Electron Micrographs - EMs
This is an electron microscope, an old version. I was an electron microscopist for about five years at the medical school as well as teaching microbiology to medical and dental students. But this is a giant guy. They've got much more compact versions now. Sometimes you'll see this on T.V. They'll show it to you like this with some people hanging over the scope. It's absolutely fraudulent, Hollywood all over. In order to view specimens, it has to be a darkened room because you're looking at fluorescence off the screen right here. You look through there. All of you are familiar with the regular compound microscope. This is like the compound microscope upside down. So that the electrons come through top, and shoot through the sample. Actually, the condenser is here, over the sample area. The sample is right here, put in by this little knob. See the size of that little red dot (using the laser pointer) that I'm jiggling on the scope there. That's about the size of the sample. This whole chamber of the scope is under high vacuum. It goes through magnifications. The flow of electrons is controlled by magnets here. They are imaged on the round screen that can be seen through the small window near the console surface here.

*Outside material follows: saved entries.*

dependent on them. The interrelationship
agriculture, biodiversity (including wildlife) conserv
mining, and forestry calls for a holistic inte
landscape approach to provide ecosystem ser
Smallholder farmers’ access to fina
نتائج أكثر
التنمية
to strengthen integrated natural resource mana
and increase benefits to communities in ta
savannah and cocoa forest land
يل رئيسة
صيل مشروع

Now I'm going to show you some EM's (electron micrographs). I'm going to go quickly through this. This is again, E. coli. Remember how I said the cell is jam packed with ribosomes?
All of this, little dots in there, that's all ribosomes. The light areas are the nuclear regions. This happens to be a Gram negative so it's got the outer membrane. You can see it's starting to separate over here a little bit. That's an older cell. That's a cross section. This is kind of like an oblong section, like cutting along hot dog. If you cut the hot dog right through, that's the way it looks. You're getting a radial section there. Now, after a quarter hour exposure to ampicillin, look at this guy blowing his guts out over here. You can see a DNA, a nuclear region here. There is another one. You can see how this one hasn't separated yet. If we had cell exposed to a cephalosporin, this would continue to elongate. That's the way a cephalosporin type compound early on would look.
It would be very long but you would see these nuclear regions if we were able to stain them. There is one cell. There is another. You could probably count five or six nuclear regions. That was after a quarter hour. After one hour, holy mackerel, everything is dead here. These are all ghost cells. But again, if you're interested in looking at membranes, it really gives you clean membranes all over the place.